Algerian opposition parties to boycott presidential elections

Algeria’s main Islamist party, the Movement for the Society of Peace (MSP), will boycott the presidential elections due to be held on April 17th. Party chief Abderrazak Mokri made the announcement on January 25 to journalists following two days of debate within the MSP. He said the party will boycott the election because of “the lack of real opportunity for political reform, the monopoly of those currently in power over the election and the fact that political demands for transparency are ignored.” Mokri said the authorities are seeking to “trump the will of the people to freely choose who governs.”

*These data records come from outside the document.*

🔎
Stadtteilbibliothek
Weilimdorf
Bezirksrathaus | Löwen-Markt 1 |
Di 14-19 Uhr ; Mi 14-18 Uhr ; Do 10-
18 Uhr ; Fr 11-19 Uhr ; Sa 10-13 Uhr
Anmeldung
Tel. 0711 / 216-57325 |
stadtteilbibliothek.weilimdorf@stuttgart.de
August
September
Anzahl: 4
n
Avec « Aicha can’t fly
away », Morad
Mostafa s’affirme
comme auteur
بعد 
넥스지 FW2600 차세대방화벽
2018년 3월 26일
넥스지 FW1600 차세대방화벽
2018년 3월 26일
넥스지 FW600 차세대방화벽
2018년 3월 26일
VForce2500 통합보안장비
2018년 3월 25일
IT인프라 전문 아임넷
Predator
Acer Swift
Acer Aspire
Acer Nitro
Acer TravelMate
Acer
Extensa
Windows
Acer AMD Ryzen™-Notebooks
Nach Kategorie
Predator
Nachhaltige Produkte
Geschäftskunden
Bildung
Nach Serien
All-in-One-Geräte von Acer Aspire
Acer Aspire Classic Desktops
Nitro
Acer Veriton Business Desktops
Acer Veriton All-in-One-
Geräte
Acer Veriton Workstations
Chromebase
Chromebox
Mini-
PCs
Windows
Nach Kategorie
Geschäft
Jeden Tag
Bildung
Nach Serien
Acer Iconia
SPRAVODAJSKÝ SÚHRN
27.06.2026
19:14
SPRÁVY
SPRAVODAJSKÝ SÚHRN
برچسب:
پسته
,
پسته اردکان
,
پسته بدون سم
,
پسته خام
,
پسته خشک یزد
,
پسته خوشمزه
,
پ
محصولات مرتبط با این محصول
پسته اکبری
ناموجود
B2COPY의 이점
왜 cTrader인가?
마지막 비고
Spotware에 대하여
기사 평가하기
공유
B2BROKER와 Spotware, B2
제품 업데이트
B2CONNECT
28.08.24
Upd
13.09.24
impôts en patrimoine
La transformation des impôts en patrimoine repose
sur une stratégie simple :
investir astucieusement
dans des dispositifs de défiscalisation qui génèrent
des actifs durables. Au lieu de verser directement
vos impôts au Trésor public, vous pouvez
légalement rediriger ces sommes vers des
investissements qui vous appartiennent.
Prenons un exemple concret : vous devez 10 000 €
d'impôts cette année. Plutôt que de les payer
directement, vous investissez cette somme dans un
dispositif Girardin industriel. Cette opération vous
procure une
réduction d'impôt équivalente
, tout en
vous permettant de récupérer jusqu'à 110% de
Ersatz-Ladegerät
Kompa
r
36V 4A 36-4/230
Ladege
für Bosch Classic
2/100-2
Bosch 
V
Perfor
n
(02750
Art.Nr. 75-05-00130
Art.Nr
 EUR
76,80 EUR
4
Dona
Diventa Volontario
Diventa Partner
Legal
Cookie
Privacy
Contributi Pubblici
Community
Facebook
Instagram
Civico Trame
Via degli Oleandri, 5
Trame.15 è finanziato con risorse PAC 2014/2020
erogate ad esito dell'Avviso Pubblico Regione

Tunisian assembly passes new constitution

The Tunisian parliament adopted a new constitution on January 26th, the first since the overthrow of the country’s long-time ruler Zine el-Abidine Ben Ali in 2011. The new constitution replaces the constitution written in 1956 after Tunisia’s independence from France. The new constitution, which was passed by 200 votes from 216, is seen as a crucial step to getting the democratic transition back on track for establishing full democracy. ‘This constitution was the dream of Tunisians, this constitution is proof of the revival of the revolution, this constitution creates a democratic civil nation,’ National Constituent Assembly chief and leader of the social democratic Ettakatol party, Mustapha Ben Jaafar, said.The document is seen as one of the most progressive constitutions in the Arab world and Tunisia’s compromise and progress contrasts sharply with the democratic transitions in Egypt, Libya and Yemen, which are caught up in turmoil after ousting their own longstanding leaders in 2011 revolts and uprisings. Earlier this month, Tunisia’s Prime Minister Ali Larayedh stepped down and was replaced by Mehdi Jomaa as part of a deal to ease the crisis between Tunisia’s Islamist party and its secular opposition until new elections later this year.

Egyptian voters back constitution

Participants in the first Egyptian vote of the post-Morsi era have voted overwhelmingly in favour of approving a new constitution, state media reported on January 16th. Unofficial reports stated that 37 percent of the registered voters took part in the constitutional referendum, slightly more than in the vote under ousted Islamist President Mohamed Morsi. About 90 percent of the voters approved the constitution. It is expected that the Election Commission will announce the official results on January 18th.